Ethernut

Why do I use Ethernut ?

Ethernut is a nice little controller with a lot of IO-pins. I use it to control heating in my house.
In contrast to the old (version 1) C-control 1 ethernut provides an ethernet-port, ten times increased clockrate, 100 times more RAM, serious programming in C, a GPL development environment and an OS with POSIX support, and no programming restrictions compared to the latest ccontrol.
Ethernut consists of HW and SW. Both are for free under GPL, but HW is easiest bought at egnite. The SW consists of a bundle of application examples and an impressive operating system called Nut-OS.

My application

In writing my heating control SW, I profited much of the helpfull ethernut community. As a give back you find here my source code which you may use as programming example, especially for your own HW control application in your house.

Download: this tarfile contains my enhanced eboot and the application code "Solaranlage", all based on NutOS 3.9.5.
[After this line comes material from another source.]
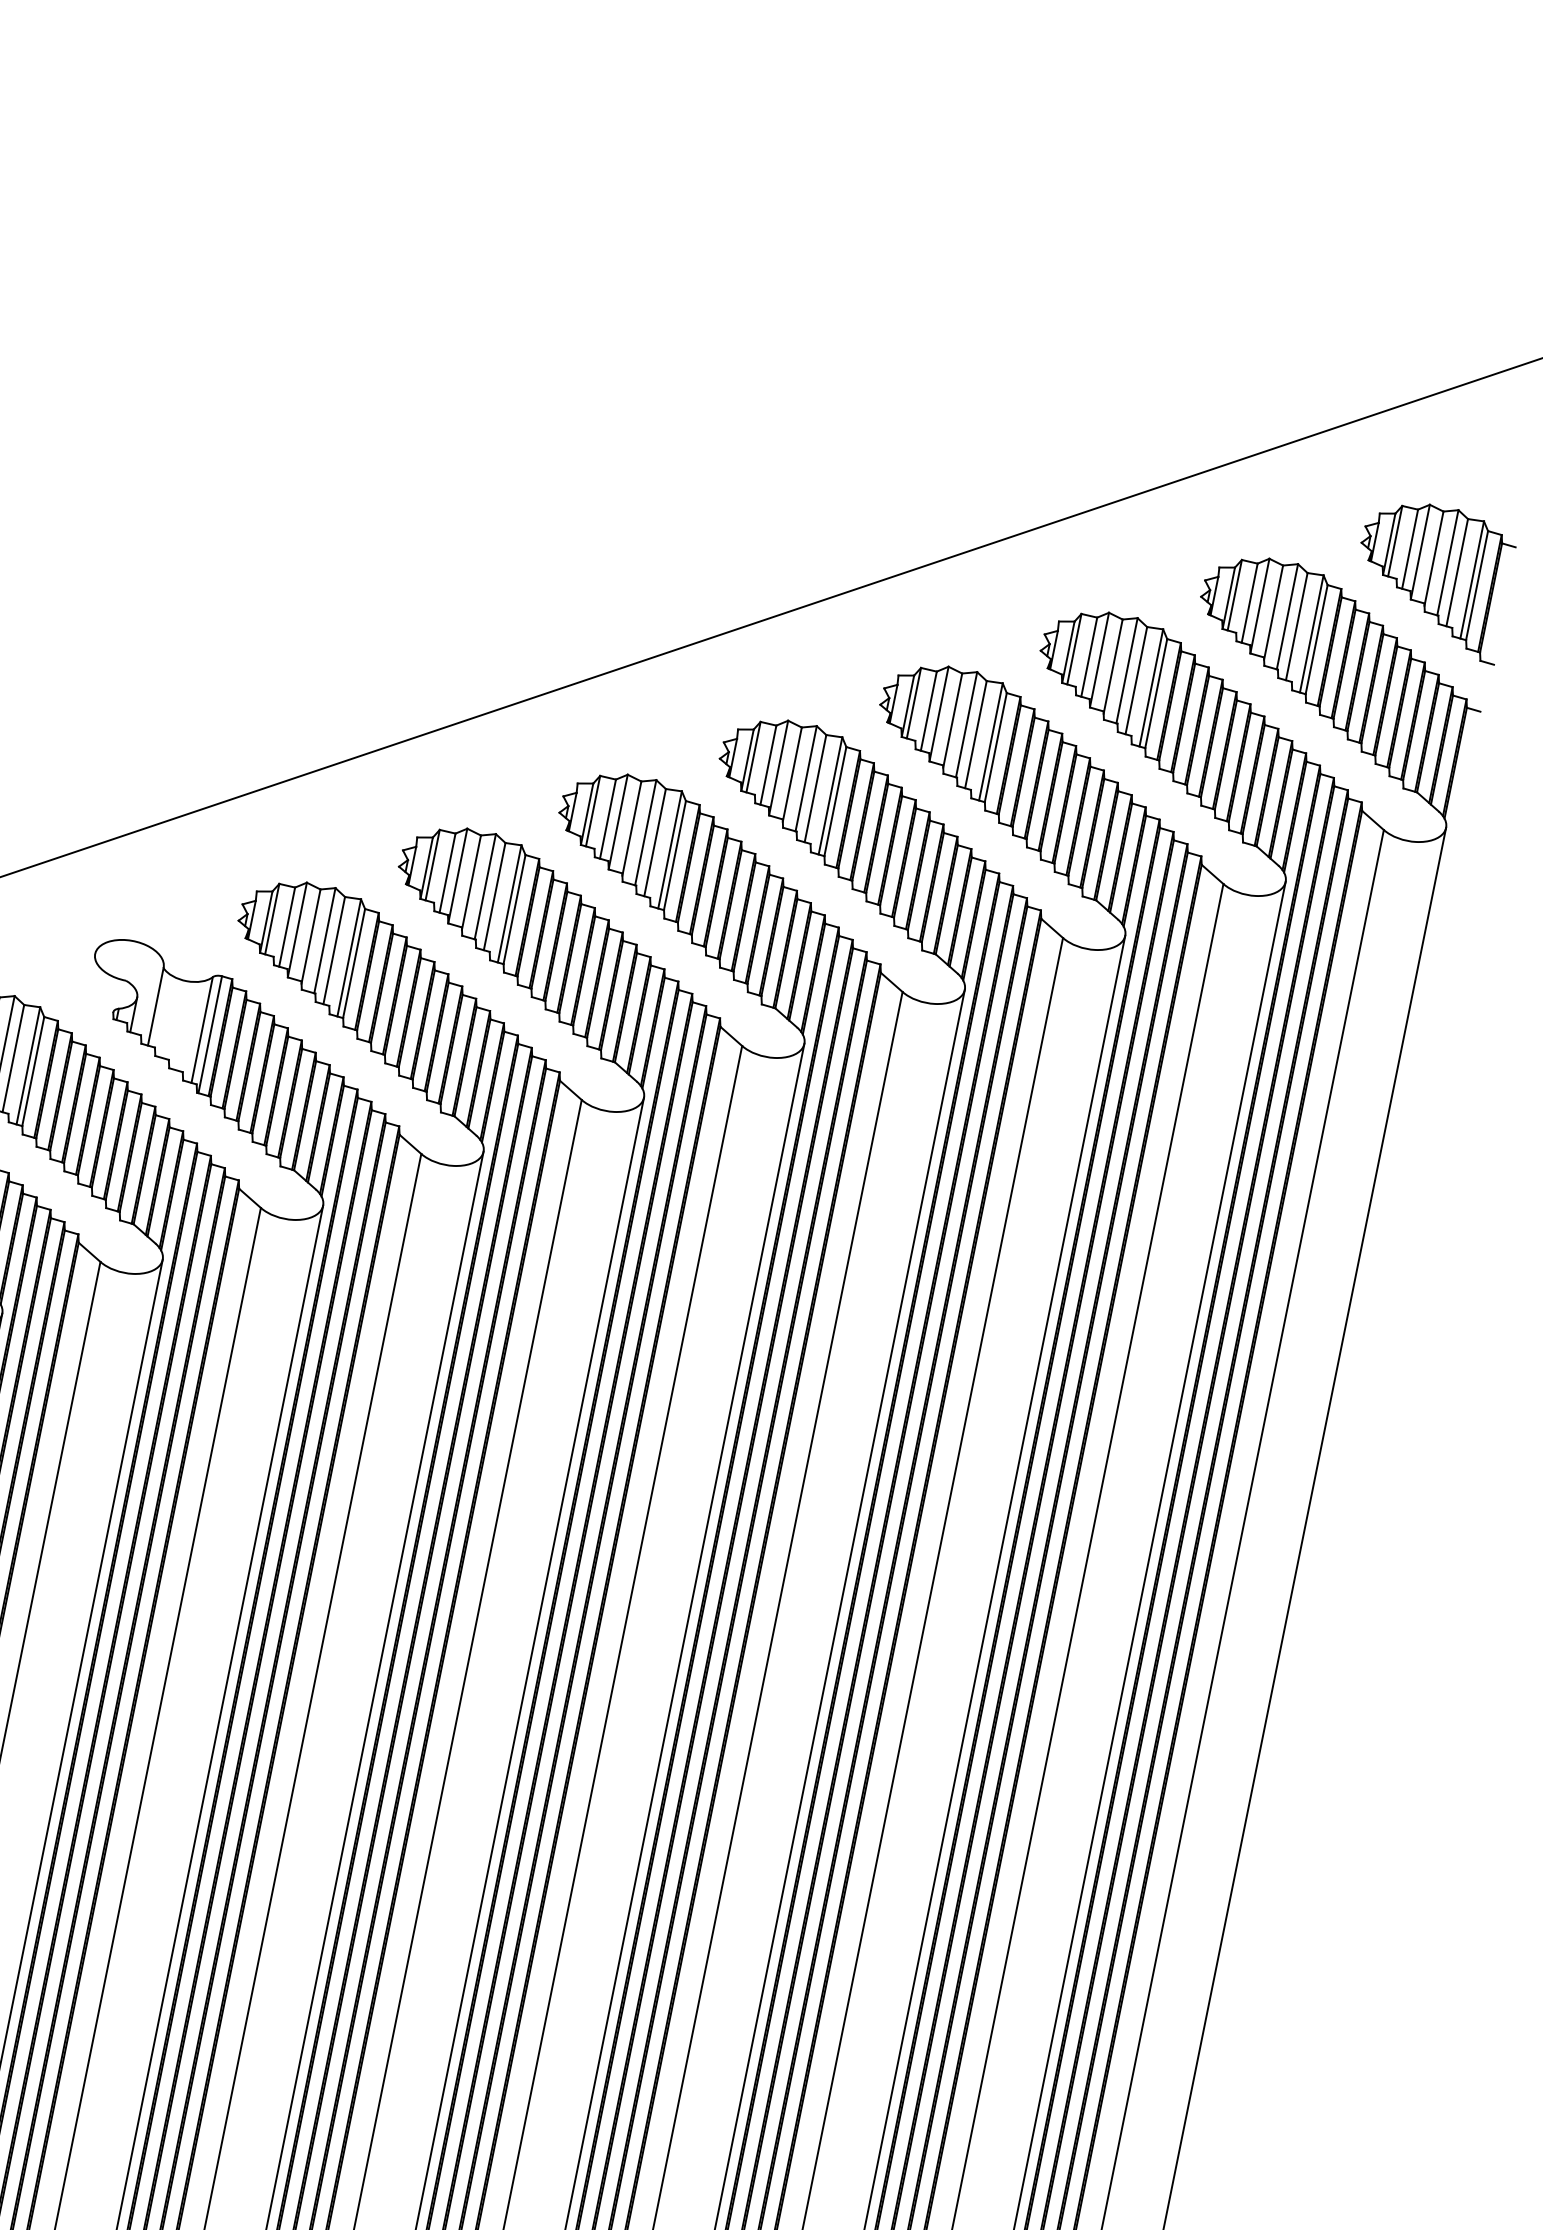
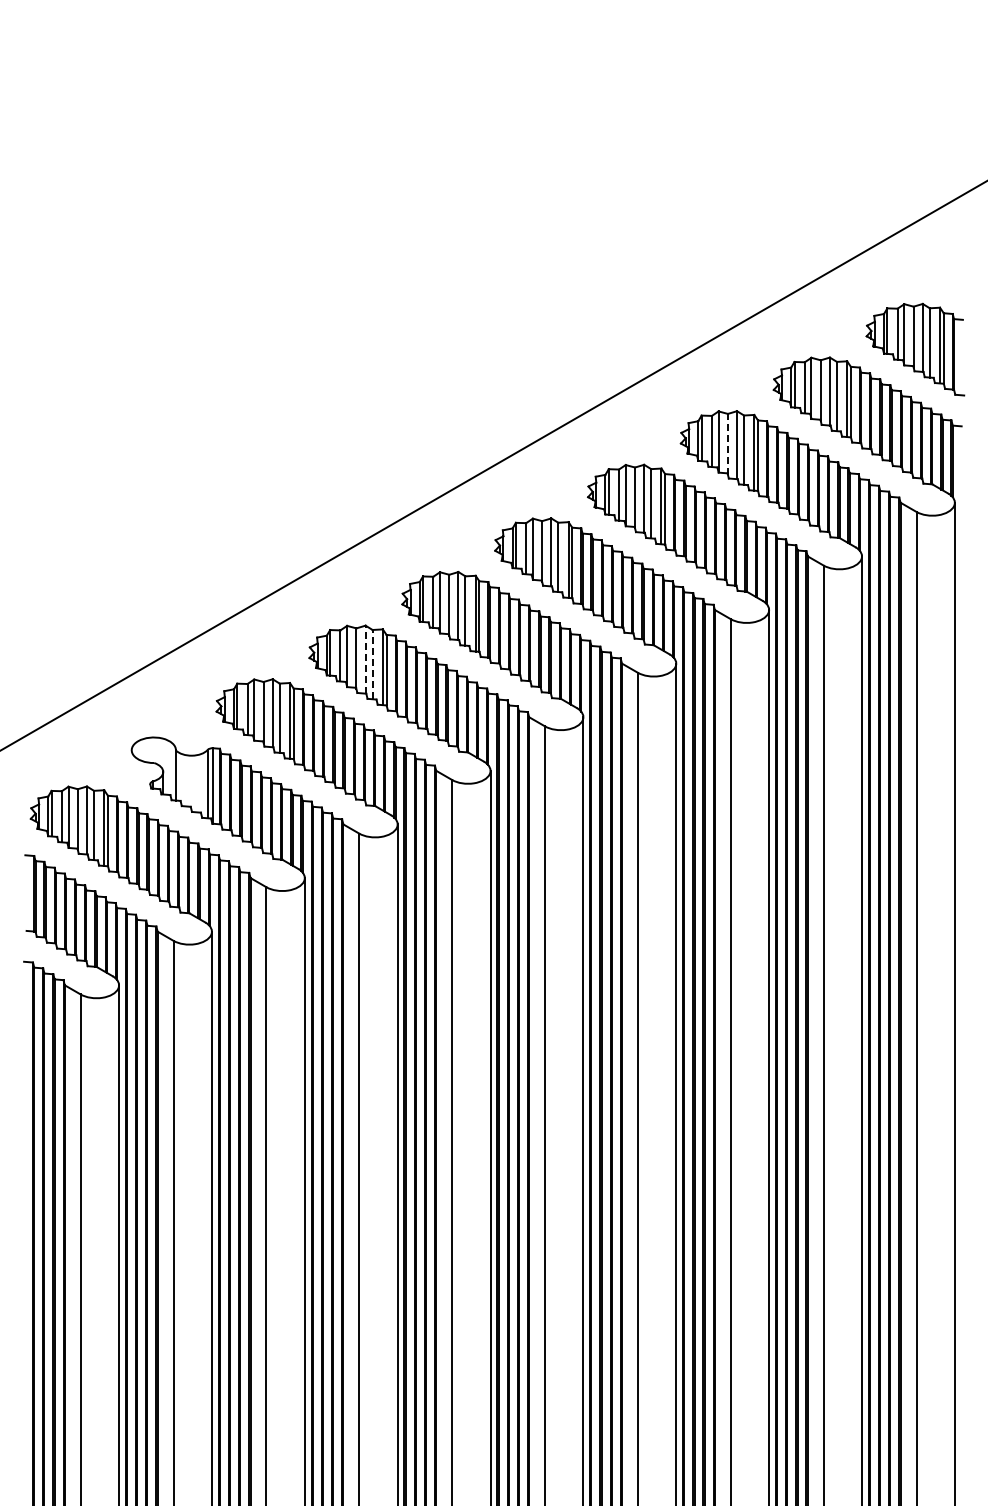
line: (1112, 665) -> (727, 443), solid -> dashed
line: (485, 886) -> (365, 659), solid -> dashed
line: (494, 896) -> (372, 664), solid -> dashed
NEW: I totally reworked the code, made it cleaner. I'd not time yet to post it here ...

Features:
  • eboot: the original eboot unconditionally downloads the image on every reset. This wasts write cycles. My eboot first looks for an update indication on the DHCP-server before starting any downloads. for details see the commentary in eboot.c.
  • app/1wire: I introduced two changes into this device driver: first I moved the cpp-definitions for port-accesses from 1wire.c to my application header "Solaranlage.h" in order to rise the level of abstraction. Then I changed some few timings and port accesses in the bit functions; in my view these changes fits better to dallas datasheets. (my HW works: 9 DS1820 on 20m wiring). Sometimes the chain of dallas stalls forever because one is pulling down the bus forever. Remedy: shutting the powersupply for some seconds.
  • Solaranlage: this application consists of an header and cfile. It was designed to control my solarthermal facility
  • Solaranlage.h: bit-port access is abstracted by locating the HW-mapping information into a structure, and by using a cpp-function for changing IO-bit-values, eg. ioporset(valve,s,s) sets a "valve" bit to 1. This functions does the job to look for the bit-number and port-id associated to valve. More exaples in Solaranlage.c. The structures support Dallas sensors, analog inputs and output-bits called "Relais".
  • Solaranlage.c:For detailed explanations glimpse into the sourcecode. Some highlights:
  • instead of constraining my input analog ports to 4 (the upper nibble is blocked by JTAG) I preselect 8 inputs by means on the chip LTC1390. Selection is done with "ADSel()".
  • all strings are located in flash in order to relieve RAM. Done with "PSTR()"
  • Dallas devices are read with full precision and crc-check.
  • everybody not requiring sub-kelvin precision for temperature measurement may use a simple NTC instead of Dallas devices. Advantage is a broader temp range and saving money. NTCADC() and NTC2T() read the NTCs and return the absolute temp.
  • I store my sensor data each hour into the eeprom of Ethernut. EepromNew() initializes this job, the Thread Eeprom stores the data and EepromDump() retrieves it into the open stream (V24 or ethernet).
  • A simple user interface is provided which may be contacted with a telnet under linux. EthNew() initializes the channel. I have to admit that DHCP isnt used: it always crashes if the ethernet port is unpluged (but DHCP works in eboot, I cant explain this). The thread Ethernet listens to any incoming telnet request and provides a set of commands like status, help, set output ports to fix values...
  • msg_P() handles all print-messages. It forks them to V24 and ethernet, and it stores important messages into a fifo which will be displayed on the next telnet-session.
  • a watchdog thread reboots if the main thread hangs
  • hint: I still dont understand how to assign memory to the threads. too few heap results of course in a crash, but to mush also. No indication was available, and I failed to get NutTrace operating. The current values works, for now!
  • HausMain.c: in future I'll provide the code for my house-Ethernut, that controls all heating devices and an LCD-terminal.
  • Example

    A plot of the measured temperatures in my solarthermal facility is here.
    My Ethernut is connected to a lot of dallas devices. This is a graph of all dallas temperate-sensors in my house:


    This shows the used heating power for my house:

    I started calculating this power in May 2006.
    These graphs are of course generated on my linux-PC, based on Ethernut-data.